[Image change detection data]
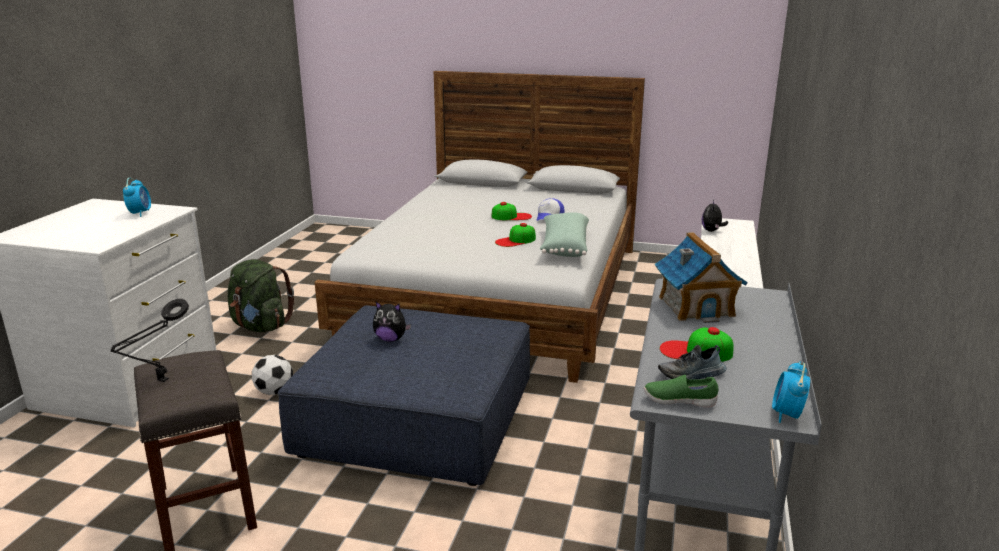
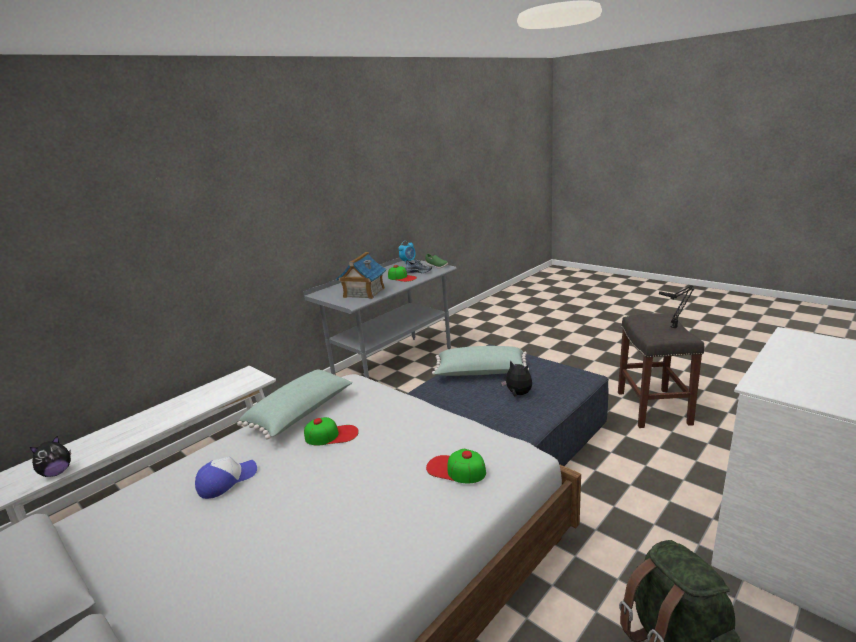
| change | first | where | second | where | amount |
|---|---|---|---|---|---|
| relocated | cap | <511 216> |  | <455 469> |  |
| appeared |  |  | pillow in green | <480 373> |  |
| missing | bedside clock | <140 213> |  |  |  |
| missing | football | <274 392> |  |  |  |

...

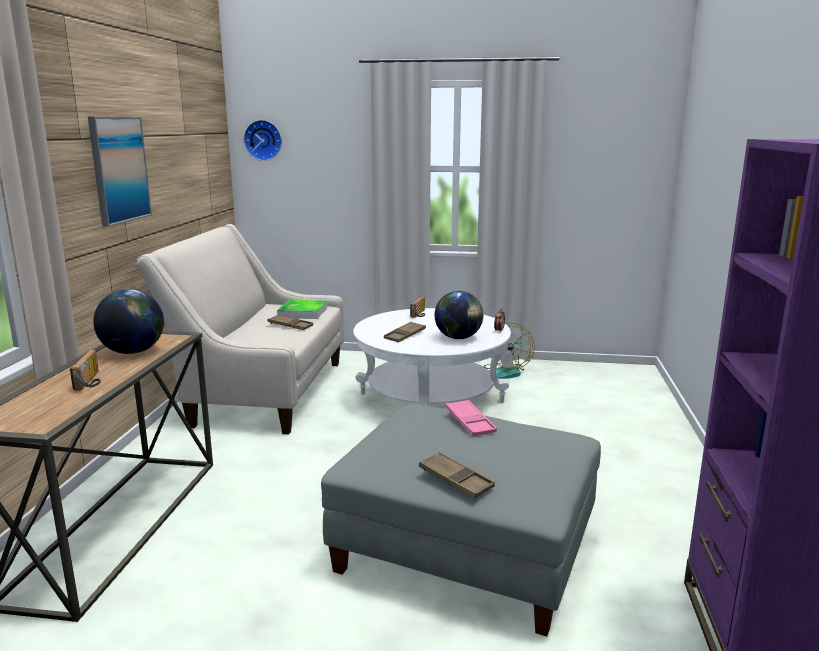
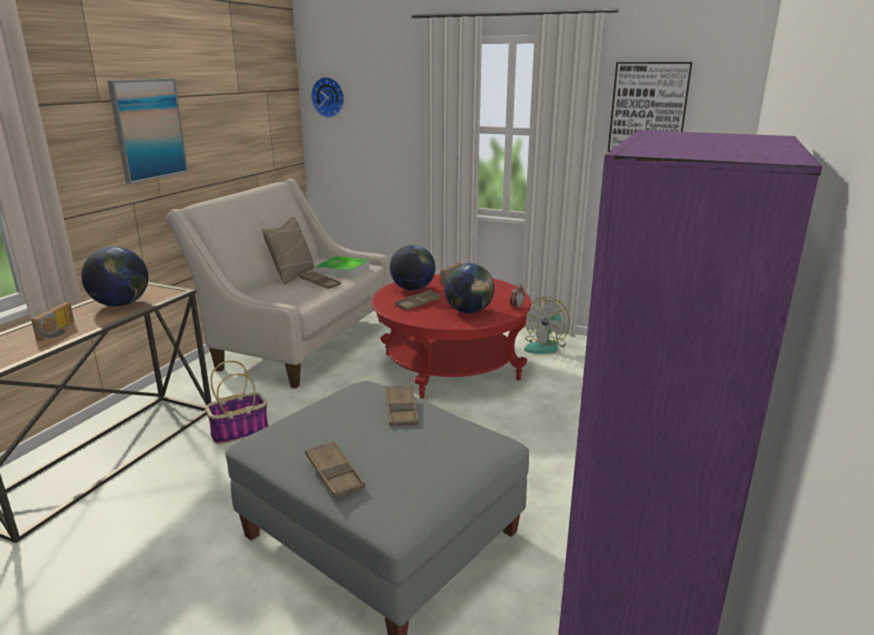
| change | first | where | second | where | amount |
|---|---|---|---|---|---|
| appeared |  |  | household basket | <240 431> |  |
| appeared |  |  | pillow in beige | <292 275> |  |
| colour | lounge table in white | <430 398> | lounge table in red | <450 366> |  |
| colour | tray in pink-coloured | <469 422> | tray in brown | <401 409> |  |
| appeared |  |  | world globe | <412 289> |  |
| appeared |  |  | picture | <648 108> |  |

Requirement: Search the records for the word "appeared". Copy each line where it appears.

Exercise result:
| appeared |  |  | pillow in green | <480 373> |  |
| appeared |  |  | household basket | <240 431> |  |
| appeared |  |  | pillow in beige | <292 275> |  |
| appeared |  |  | world globe | <412 289> |  |
| appeared |  |  | picture | <648 108> |  |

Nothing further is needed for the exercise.